**DIRECTIONS FOR THIS TASK:**
Report each line of the entries that includes "left" by copying it.
BEGIN INFORMATION
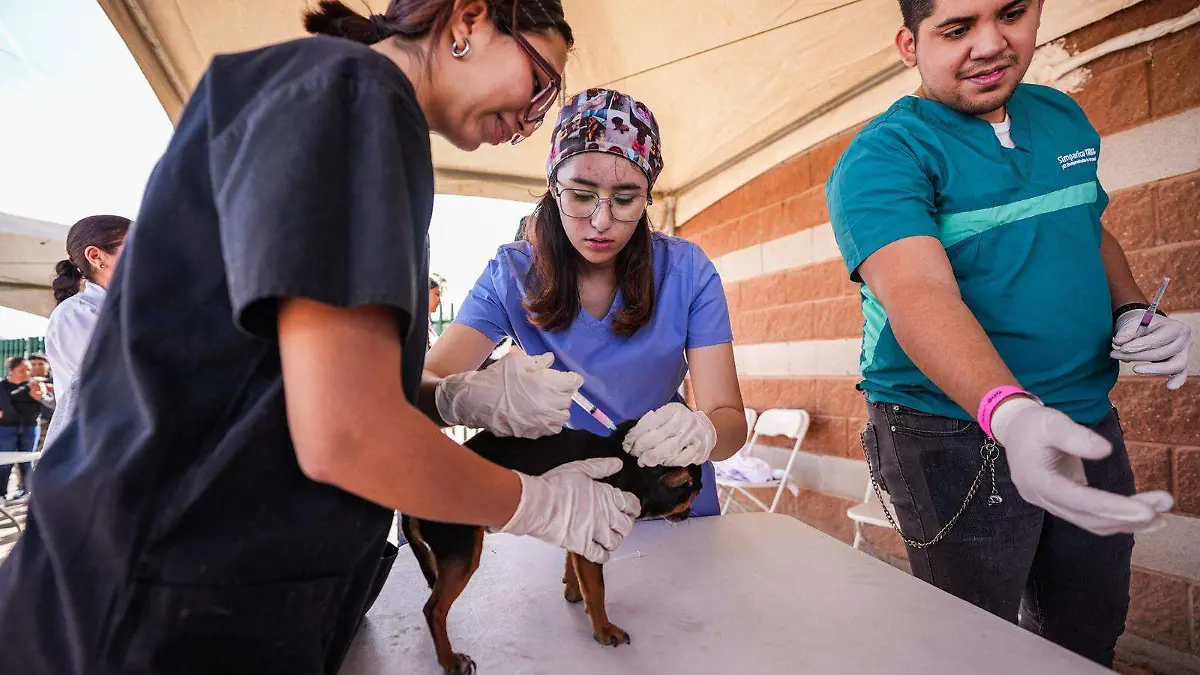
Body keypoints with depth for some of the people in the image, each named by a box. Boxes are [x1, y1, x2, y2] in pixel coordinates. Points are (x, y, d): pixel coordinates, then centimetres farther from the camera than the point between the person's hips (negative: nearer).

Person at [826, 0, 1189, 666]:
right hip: (958, 437, -6)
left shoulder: (1064, 116, 9)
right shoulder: (880, 159, -14)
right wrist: (1010, 413, -45)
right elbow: (919, 293, -29)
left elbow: (1092, 233, 22)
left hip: (1088, 422, 7)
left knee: (1090, 636, 21)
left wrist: (1132, 312, 2)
END INFORMATION
**WRITTEN ANSWER:**
left shoulder: (1064, 116, 9)
left elbow: (1092, 233, 22)
left hip: (1088, 422, 7)
left knee: (1090, 636, 21)
left wrist: (1132, 312, 2)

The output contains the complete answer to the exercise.